The task:
Extract every line of the listing below and reproduce each one verbatim, with no alterations or omissions.

Material:
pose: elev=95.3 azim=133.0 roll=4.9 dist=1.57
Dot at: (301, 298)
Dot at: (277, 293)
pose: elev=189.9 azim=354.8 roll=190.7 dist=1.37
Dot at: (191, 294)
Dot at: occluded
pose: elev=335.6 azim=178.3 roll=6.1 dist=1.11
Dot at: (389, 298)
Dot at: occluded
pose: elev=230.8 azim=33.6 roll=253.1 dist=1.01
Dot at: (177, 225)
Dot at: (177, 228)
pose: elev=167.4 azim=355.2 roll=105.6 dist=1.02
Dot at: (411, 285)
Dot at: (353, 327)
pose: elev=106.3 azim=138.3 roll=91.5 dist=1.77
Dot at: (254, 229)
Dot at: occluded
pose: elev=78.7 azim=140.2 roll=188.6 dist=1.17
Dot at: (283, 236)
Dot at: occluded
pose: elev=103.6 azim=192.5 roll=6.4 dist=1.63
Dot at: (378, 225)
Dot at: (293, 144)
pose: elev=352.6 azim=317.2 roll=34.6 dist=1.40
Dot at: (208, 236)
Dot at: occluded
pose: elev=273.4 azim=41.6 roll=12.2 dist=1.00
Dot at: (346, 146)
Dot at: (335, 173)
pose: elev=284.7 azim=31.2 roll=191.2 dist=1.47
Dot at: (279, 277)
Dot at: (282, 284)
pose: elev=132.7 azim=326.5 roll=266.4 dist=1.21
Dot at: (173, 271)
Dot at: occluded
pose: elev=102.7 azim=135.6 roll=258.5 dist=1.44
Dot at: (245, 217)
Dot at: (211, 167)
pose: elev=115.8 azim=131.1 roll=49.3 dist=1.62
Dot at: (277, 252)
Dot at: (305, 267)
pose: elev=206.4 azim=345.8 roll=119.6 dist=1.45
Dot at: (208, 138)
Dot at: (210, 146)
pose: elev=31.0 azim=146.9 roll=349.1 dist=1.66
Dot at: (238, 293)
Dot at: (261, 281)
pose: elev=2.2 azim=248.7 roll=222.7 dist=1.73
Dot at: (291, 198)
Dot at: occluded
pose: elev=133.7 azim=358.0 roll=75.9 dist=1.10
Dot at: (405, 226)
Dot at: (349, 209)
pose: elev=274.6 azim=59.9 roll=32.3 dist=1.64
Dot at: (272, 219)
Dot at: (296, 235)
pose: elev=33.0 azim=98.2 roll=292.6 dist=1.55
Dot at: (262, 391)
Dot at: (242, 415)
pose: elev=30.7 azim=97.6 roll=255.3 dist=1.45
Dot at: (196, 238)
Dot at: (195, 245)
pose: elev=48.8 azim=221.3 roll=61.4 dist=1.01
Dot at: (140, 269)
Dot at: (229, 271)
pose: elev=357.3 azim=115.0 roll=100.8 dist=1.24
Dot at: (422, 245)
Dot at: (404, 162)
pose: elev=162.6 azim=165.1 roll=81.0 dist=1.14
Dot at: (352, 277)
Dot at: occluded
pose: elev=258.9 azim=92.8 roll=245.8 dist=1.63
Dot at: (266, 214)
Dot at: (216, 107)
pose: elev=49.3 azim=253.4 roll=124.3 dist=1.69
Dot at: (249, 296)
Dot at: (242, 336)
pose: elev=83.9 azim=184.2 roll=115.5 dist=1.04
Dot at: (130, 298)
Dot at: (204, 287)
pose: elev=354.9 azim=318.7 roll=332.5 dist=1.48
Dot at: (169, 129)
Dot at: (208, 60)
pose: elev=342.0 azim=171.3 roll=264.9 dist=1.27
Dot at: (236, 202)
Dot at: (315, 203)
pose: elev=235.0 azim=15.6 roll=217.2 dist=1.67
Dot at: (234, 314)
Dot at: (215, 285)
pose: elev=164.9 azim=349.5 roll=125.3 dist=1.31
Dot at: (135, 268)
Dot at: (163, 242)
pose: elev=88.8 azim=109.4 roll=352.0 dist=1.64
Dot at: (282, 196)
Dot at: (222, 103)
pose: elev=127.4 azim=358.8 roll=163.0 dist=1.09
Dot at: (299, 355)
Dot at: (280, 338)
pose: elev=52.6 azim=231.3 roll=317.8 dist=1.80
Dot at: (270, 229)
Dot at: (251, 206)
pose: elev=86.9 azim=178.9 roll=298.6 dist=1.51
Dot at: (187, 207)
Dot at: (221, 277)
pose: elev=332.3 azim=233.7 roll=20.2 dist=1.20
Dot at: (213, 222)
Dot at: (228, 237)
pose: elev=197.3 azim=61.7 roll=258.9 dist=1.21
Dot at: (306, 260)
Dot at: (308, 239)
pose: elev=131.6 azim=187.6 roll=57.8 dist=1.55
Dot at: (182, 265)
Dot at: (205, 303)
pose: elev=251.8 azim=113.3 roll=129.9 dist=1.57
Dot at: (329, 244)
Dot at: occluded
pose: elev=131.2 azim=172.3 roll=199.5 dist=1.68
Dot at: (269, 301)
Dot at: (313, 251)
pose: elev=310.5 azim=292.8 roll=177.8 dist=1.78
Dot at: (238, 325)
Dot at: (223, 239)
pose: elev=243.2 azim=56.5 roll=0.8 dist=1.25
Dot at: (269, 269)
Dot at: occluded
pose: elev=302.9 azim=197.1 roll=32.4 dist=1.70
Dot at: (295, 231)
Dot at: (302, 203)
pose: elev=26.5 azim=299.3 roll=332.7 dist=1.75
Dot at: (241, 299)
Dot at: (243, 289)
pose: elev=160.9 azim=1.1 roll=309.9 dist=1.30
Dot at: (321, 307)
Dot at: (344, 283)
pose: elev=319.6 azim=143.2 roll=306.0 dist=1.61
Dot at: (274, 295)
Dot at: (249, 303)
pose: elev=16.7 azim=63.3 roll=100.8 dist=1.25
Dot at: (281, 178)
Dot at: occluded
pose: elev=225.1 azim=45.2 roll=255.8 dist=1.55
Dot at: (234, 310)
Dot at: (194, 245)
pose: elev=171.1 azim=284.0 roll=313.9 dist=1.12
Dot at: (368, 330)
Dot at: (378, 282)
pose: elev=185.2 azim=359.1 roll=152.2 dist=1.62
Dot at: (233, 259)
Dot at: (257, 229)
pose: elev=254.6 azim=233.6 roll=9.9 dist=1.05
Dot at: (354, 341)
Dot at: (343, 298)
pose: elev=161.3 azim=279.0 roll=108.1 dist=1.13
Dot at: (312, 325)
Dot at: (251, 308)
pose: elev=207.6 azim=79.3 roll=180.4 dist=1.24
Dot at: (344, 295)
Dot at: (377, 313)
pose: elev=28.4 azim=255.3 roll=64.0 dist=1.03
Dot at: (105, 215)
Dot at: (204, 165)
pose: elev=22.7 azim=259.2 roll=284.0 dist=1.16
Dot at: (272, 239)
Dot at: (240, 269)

Written answer:
pose: elev=95.3 azim=133.0 roll=4.9 dist=1.57
Dot at: (301, 298)
Dot at: (277, 293)
pose: elev=189.9 azim=354.8 roll=190.7 dist=1.37
Dot at: (191, 294)
Dot at: occluded
pose: elev=335.6 azim=178.3 roll=6.1 dist=1.11
Dot at: (389, 298)
Dot at: occluded
pose: elev=230.8 azim=33.6 roll=253.1 dist=1.01
Dot at: (177, 225)
Dot at: (177, 228)
pose: elev=167.4 azim=355.2 roll=105.6 dist=1.02
Dot at: (411, 285)
Dot at: (353, 327)
pose: elev=106.3 azim=138.3 roll=91.5 dist=1.77
Dot at: (254, 229)
Dot at: occluded
pose: elev=78.7 azim=140.2 roll=188.6 dist=1.17
Dot at: (283, 236)
Dot at: occluded
pose: elev=103.6 azim=192.5 roll=6.4 dist=1.63
Dot at: (378, 225)
Dot at: (293, 144)
pose: elev=352.6 azim=317.2 roll=34.6 dist=1.40
Dot at: (208, 236)
Dot at: occluded
pose: elev=273.4 azim=41.6 roll=12.2 dist=1.00
Dot at: (346, 146)
Dot at: (335, 173)
pose: elev=284.7 azim=31.2 roll=191.2 dist=1.47
Dot at: (279, 277)
Dot at: (282, 284)
pose: elev=132.7 azim=326.5 roll=266.4 dist=1.21
Dot at: (173, 271)
Dot at: occluded
pose: elev=102.7 azim=135.6 roll=258.5 dist=1.44
Dot at: (245, 217)
Dot at: (211, 167)
pose: elev=115.8 azim=131.1 roll=49.3 dist=1.62
Dot at: (277, 252)
Dot at: (305, 267)
pose: elev=206.4 azim=345.8 roll=119.6 dist=1.45
Dot at: (208, 138)
Dot at: (210, 146)
pose: elev=31.0 azim=146.9 roll=349.1 dist=1.66
Dot at: (238, 293)
Dot at: (261, 281)
pose: elev=2.2 azim=248.7 roll=222.7 dist=1.73
Dot at: (291, 198)
Dot at: occluded
pose: elev=133.7 azim=358.0 roll=75.9 dist=1.10
Dot at: (405, 226)
Dot at: (349, 209)
pose: elev=274.6 azim=59.9 roll=32.3 dist=1.64
Dot at: (272, 219)
Dot at: (296, 235)
pose: elev=33.0 azim=98.2 roll=292.6 dist=1.55
Dot at: (262, 391)
Dot at: (242, 415)
pose: elev=30.7 azim=97.6 roll=255.3 dist=1.45
Dot at: (196, 238)
Dot at: (195, 245)
pose: elev=48.8 azim=221.3 roll=61.4 dist=1.01
Dot at: (140, 269)
Dot at: (229, 271)
pose: elev=357.3 azim=115.0 roll=100.8 dist=1.24
Dot at: (422, 245)
Dot at: (404, 162)
pose: elev=162.6 azim=165.1 roll=81.0 dist=1.14
Dot at: (352, 277)
Dot at: occluded
pose: elev=258.9 azim=92.8 roll=245.8 dist=1.63
Dot at: (266, 214)
Dot at: (216, 107)
pose: elev=49.3 azim=253.4 roll=124.3 dist=1.69
Dot at: (249, 296)
Dot at: (242, 336)
pose: elev=83.9 azim=184.2 roll=115.5 dist=1.04
Dot at: (130, 298)
Dot at: (204, 287)
pose: elev=354.9 azim=318.7 roll=332.5 dist=1.48
Dot at: (169, 129)
Dot at: (208, 60)
pose: elev=342.0 azim=171.3 roll=264.9 dist=1.27
Dot at: (236, 202)
Dot at: (315, 203)
pose: elev=235.0 azim=15.6 roll=217.2 dist=1.67
Dot at: (234, 314)
Dot at: (215, 285)
pose: elev=164.9 azim=349.5 roll=125.3 dist=1.31
Dot at: (135, 268)
Dot at: (163, 242)
pose: elev=88.8 azim=109.4 roll=352.0 dist=1.64
Dot at: (282, 196)
Dot at: (222, 103)
pose: elev=127.4 azim=358.8 roll=163.0 dist=1.09
Dot at: (299, 355)
Dot at: (280, 338)
pose: elev=52.6 azim=231.3 roll=317.8 dist=1.80
Dot at: (270, 229)
Dot at: (251, 206)
pose: elev=86.9 azim=178.9 roll=298.6 dist=1.51
Dot at: (187, 207)
Dot at: (221, 277)
pose: elev=332.3 azim=233.7 roll=20.2 dist=1.20
Dot at: (213, 222)
Dot at: (228, 237)
pose: elev=197.3 azim=61.7 roll=258.9 dist=1.21
Dot at: (306, 260)
Dot at: (308, 239)
pose: elev=131.6 azim=187.6 roll=57.8 dist=1.55
Dot at: (182, 265)
Dot at: (205, 303)
pose: elev=251.8 azim=113.3 roll=129.9 dist=1.57
Dot at: (329, 244)
Dot at: occluded
pose: elev=131.2 azim=172.3 roll=199.5 dist=1.68
Dot at: (269, 301)
Dot at: (313, 251)
pose: elev=310.5 azim=292.8 roll=177.8 dist=1.78
Dot at: (238, 325)
Dot at: (223, 239)
pose: elev=243.2 azim=56.5 roll=0.8 dist=1.25
Dot at: (269, 269)
Dot at: occluded
pose: elev=302.9 azim=197.1 roll=32.4 dist=1.70
Dot at: (295, 231)
Dot at: (302, 203)
pose: elev=26.5 azim=299.3 roll=332.7 dist=1.75
Dot at: (241, 299)
Dot at: (243, 289)
pose: elev=160.9 azim=1.1 roll=309.9 dist=1.30
Dot at: (321, 307)
Dot at: (344, 283)
pose: elev=319.6 azim=143.2 roll=306.0 dist=1.61
Dot at: (274, 295)
Dot at: (249, 303)
pose: elev=16.7 azim=63.3 roll=100.8 dist=1.25
Dot at: (281, 178)
Dot at: occluded
pose: elev=225.1 azim=45.2 roll=255.8 dist=1.55
Dot at: (234, 310)
Dot at: (194, 245)
pose: elev=171.1 azim=284.0 roll=313.9 dist=1.12
Dot at: (368, 330)
Dot at: (378, 282)
pose: elev=185.2 azim=359.1 roll=152.2 dist=1.62
Dot at: (233, 259)
Dot at: (257, 229)
pose: elev=254.6 azim=233.6 roll=9.9 dist=1.05
Dot at: (354, 341)
Dot at: (343, 298)
pose: elev=161.3 azim=279.0 roll=108.1 dist=1.13
Dot at: (312, 325)
Dot at: (251, 308)
pose: elev=207.6 azim=79.3 roll=180.4 dist=1.24
Dot at: (344, 295)
Dot at: (377, 313)
pose: elev=28.4 azim=255.3 roll=64.0 dist=1.03
Dot at: (105, 215)
Dot at: (204, 165)
pose: elev=22.7 azim=259.2 roll=284.0 dist=1.16
Dot at: (272, 239)
Dot at: (240, 269)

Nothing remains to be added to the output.